● **MATERIAL PROVIDED**:

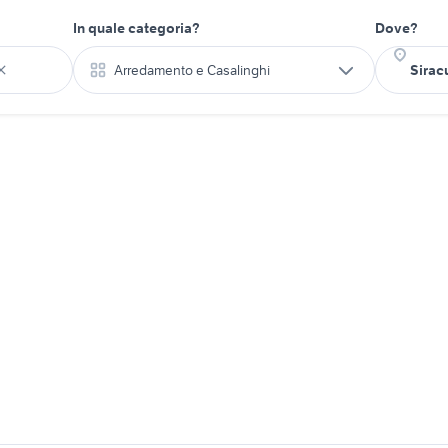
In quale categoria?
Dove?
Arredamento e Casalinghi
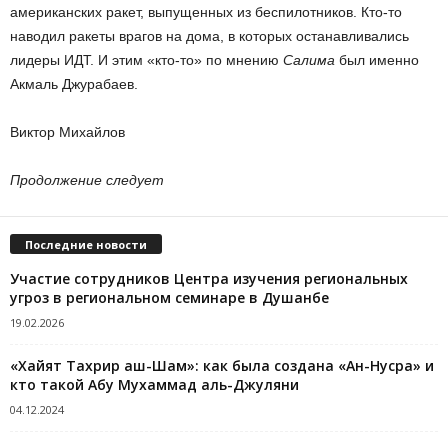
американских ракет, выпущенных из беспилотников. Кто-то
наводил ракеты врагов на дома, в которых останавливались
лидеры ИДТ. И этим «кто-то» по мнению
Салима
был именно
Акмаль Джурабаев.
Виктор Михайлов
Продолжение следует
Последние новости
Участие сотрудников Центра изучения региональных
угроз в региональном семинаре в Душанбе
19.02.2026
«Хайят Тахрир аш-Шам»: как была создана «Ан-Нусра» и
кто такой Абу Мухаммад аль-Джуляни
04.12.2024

---

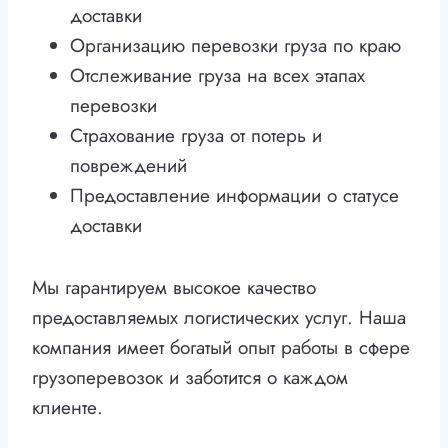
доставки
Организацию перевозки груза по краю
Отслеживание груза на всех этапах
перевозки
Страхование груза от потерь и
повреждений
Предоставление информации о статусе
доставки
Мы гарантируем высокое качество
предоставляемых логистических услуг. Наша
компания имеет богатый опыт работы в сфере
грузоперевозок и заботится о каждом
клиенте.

--

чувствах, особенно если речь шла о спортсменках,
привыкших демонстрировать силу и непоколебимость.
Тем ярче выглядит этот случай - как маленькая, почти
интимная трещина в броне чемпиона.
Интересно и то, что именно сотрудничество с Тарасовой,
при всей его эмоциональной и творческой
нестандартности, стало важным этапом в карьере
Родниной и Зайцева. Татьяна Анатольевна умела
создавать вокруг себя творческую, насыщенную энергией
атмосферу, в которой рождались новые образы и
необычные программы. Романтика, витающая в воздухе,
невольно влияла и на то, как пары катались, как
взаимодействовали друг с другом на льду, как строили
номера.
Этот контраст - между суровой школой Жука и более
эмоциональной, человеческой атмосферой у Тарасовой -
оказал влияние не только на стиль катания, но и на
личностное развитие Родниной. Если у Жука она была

● **EXERCISE**:
Repeat the lines in the records above, starting at the line that contains "In quale categoria?" and ending after the line that contains "Arredamento e Casalinghi".

● **WRITTEN SOLUTION**:
In quale categoria?
Dove?
Arredamento e Casalinghi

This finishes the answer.